Year in Sonnets

Sunset

‘Sunset’ is Naden’s August poem, a month that often signals the end of summer, and yet the approaching autumn is not brought into focus. Unlike many of Naden’s sonnets, in which she sees death and decay in the midst of burgeoning life, here even the setting of the sun is not paired with impending darkness. Instead the sun maintains its splendour, and while it has lost its ‘noonday heat’ the brightness remains, giving off the ‘pure’ white light of hot summer days. Even the shadows cast by the trees are playful and the ‘broader gray’ has no negative connotations of darkness, due in part to the rhyme scheme’s linking of it to ‘gay’ and ‘play’.

This is therefore a joyous poem, which when read on an inclement August day makes one yearn for bright sun and long evenings spend outdoors. The lull between day and night is captured in the line ‘This radiant hour, when peace and passion meet’, and encourages the reader to see sunset as facilitating and embodying the unification of distinct concepts. Naden’s desire to draw opposites together and bring them into harmony continues past the volta, as ‘peace’ and ‘strife’, and ‘heart and mind’ are brought into communion with each other.

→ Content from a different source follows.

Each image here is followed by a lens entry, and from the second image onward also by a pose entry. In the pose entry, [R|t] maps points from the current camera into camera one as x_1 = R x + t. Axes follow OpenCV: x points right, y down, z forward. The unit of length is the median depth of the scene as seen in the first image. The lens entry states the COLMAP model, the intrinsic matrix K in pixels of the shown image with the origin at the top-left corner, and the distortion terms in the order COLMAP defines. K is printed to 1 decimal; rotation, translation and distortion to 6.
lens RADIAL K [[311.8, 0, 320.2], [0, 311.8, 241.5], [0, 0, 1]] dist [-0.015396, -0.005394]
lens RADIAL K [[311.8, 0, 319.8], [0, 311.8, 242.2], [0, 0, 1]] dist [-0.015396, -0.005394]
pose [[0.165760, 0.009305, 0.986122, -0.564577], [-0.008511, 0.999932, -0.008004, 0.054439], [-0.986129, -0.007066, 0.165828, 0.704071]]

Light undoubtedly suffuses the whole poem, which culminates in Naden’s repetition of the word in the two penultimate lines. Bright light envelopes us, and Naden uses the liquid imagery of ‘sea of light’ and ‘o’erflowing’ to express the way in which the sunset bathes the land and poet herself, who is a strong presence in this poem as the third line describes how sunlight guides both her physical and metrical feet.

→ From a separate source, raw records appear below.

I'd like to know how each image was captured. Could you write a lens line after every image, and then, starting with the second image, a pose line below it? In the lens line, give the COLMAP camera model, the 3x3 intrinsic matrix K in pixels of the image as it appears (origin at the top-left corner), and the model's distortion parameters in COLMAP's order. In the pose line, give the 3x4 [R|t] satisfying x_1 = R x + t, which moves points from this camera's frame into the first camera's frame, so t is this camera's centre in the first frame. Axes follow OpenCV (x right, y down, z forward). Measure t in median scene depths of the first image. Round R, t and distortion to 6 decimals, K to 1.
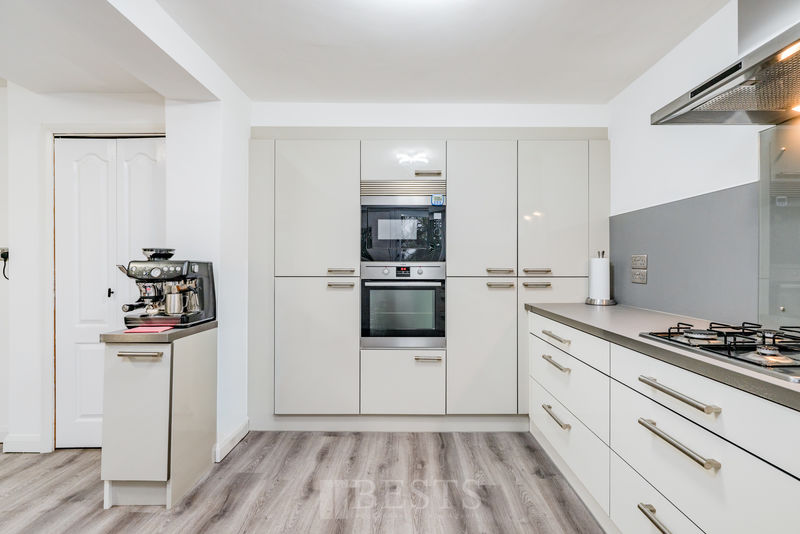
lens RADIAL K [[375.9, 0, 402.8], [0, 375.9, 264.5], [0, 0, 1]] dist [-0.002468, 0.001264]
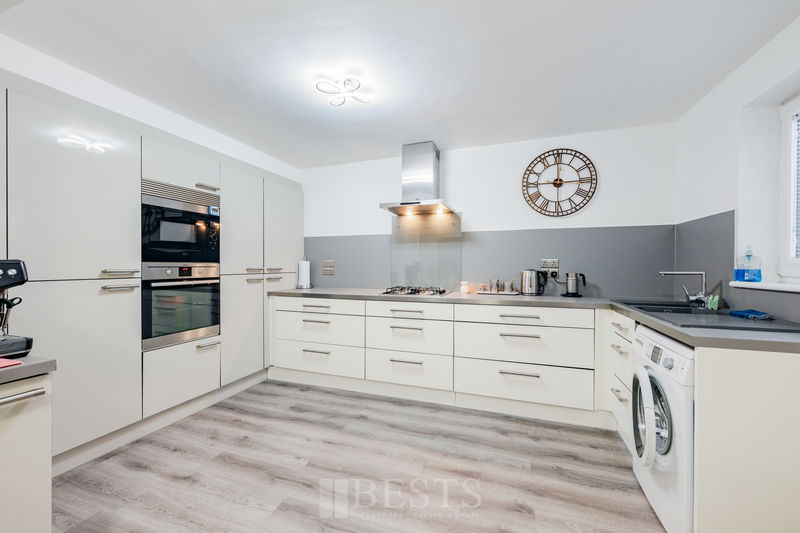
lens RADIAL K [[321.6, 0, 401.0], [0, 321.6, 266.7], [0, 0, 1]] dist [-0.001663, -0.000649]
pose [[0.329590, -0.006482, 0.944102, -0.678618], [-0.002749, 0.999966, 0.007825, -0.004001], [-0.944120, -0.005174, 0.329561, 0.099587]]
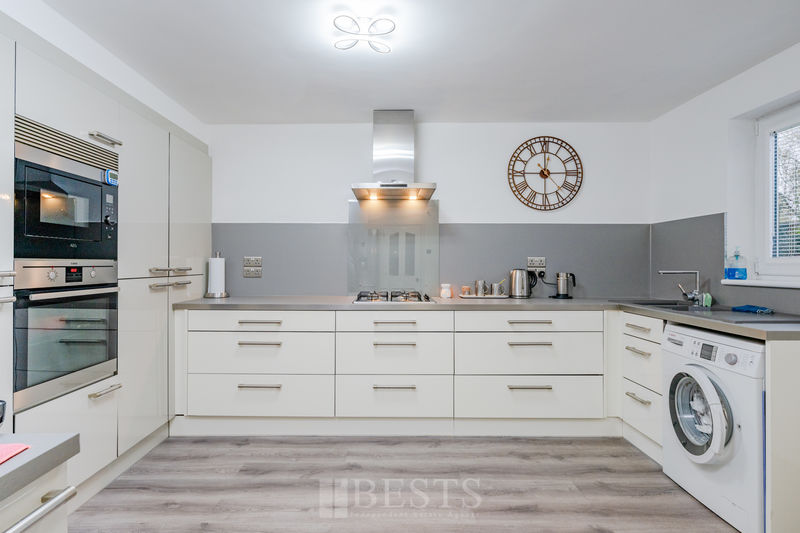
lens RADIAL K [[412.0, 0, 389.1], [0, 412.0, 261.4], [0, 0, 1]] dist [-0.002480, 0.000244]
pose [[-0.007431, 0.003509, 0.999966, -0.736601], [-0.004632, 0.999983, -0.003544, -0.003822], [-0.999962, -0.004658, -0.007415, 0.449440]]
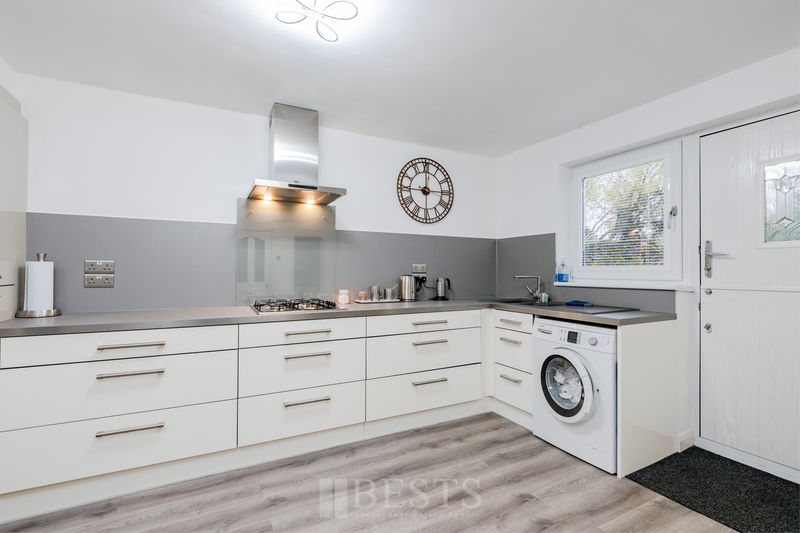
lens RADIAL K [[375.9, 0, 406.9], [0, 375.9, 266.2], [0, 0, 1]] dist [-0.002468, 0.001264]
pose [[-0.486009, 0.005109, 0.873939, -0.587536], [-0.007551, 0.999921, -0.010045, -0.003898], [-0.873921, -0.011481, -0.485932, 0.658885]]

Naden leaves space for a religious interpretation of this light,as it streams from an empyreal, peaceful sky that evokes restful rapture. However, while she plays on Christian descriptors of heaven here, she resists fully articulating these tropes and as a result indicates how her pantheistic appreciation of the natural world’s beauty is an equally acceptable way to understand and engage with the universe.